- Work required: Below are entries. Reproduce exactly the lines between the line holding "غازي حمد للشرق: الاتفاق حصيلة" and the line holding "فلسطينيو 48", inclusive, and only those.

(Stored dataset items)
▬▬▬▬▬▬

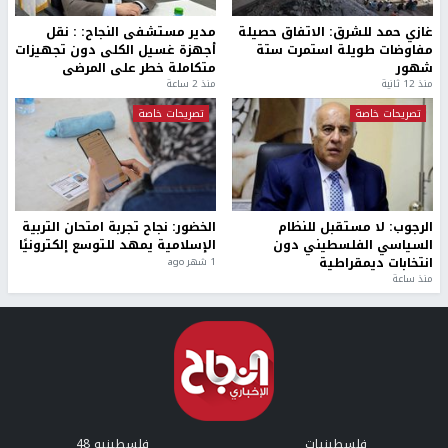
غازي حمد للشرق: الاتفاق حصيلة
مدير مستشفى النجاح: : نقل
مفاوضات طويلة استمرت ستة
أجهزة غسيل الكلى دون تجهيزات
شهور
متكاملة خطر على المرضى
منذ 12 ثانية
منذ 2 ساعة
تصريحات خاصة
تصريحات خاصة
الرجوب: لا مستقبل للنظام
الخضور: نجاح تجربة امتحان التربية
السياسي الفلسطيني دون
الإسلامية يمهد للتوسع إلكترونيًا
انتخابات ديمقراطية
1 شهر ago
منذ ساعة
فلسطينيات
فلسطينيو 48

▬▬▬▬▬▬

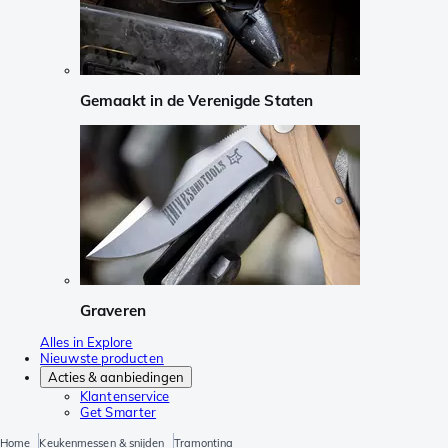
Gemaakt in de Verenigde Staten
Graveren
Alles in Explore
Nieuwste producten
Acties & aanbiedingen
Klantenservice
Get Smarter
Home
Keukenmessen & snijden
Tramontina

▬▬▬▬▬▬

- Solution to the problem:
غازي حمد للشرق: الاتفاق حصيلة
مدير مستشفى النجاح: : نقل
مفاوضات طويلة استمرت ستة
أجهزة غسيل الكلى دون تجهيزات
شهور
متكاملة خطر على المرضى
منذ 12 ثانية
منذ 2 ساعة
تصريحات خاصة
تصريحات خاصة
الرجوب: لا مستقبل للنظام
الخضور: نجاح تجربة امتحان التربية
السياسي الفلسطيني دون
الإسلامية يمهد للتوسع إلكترونيًا
انتخابات ديمقراطية
1 شهر ago
منذ ساعة
فلسطينيات
فلسطينيو 48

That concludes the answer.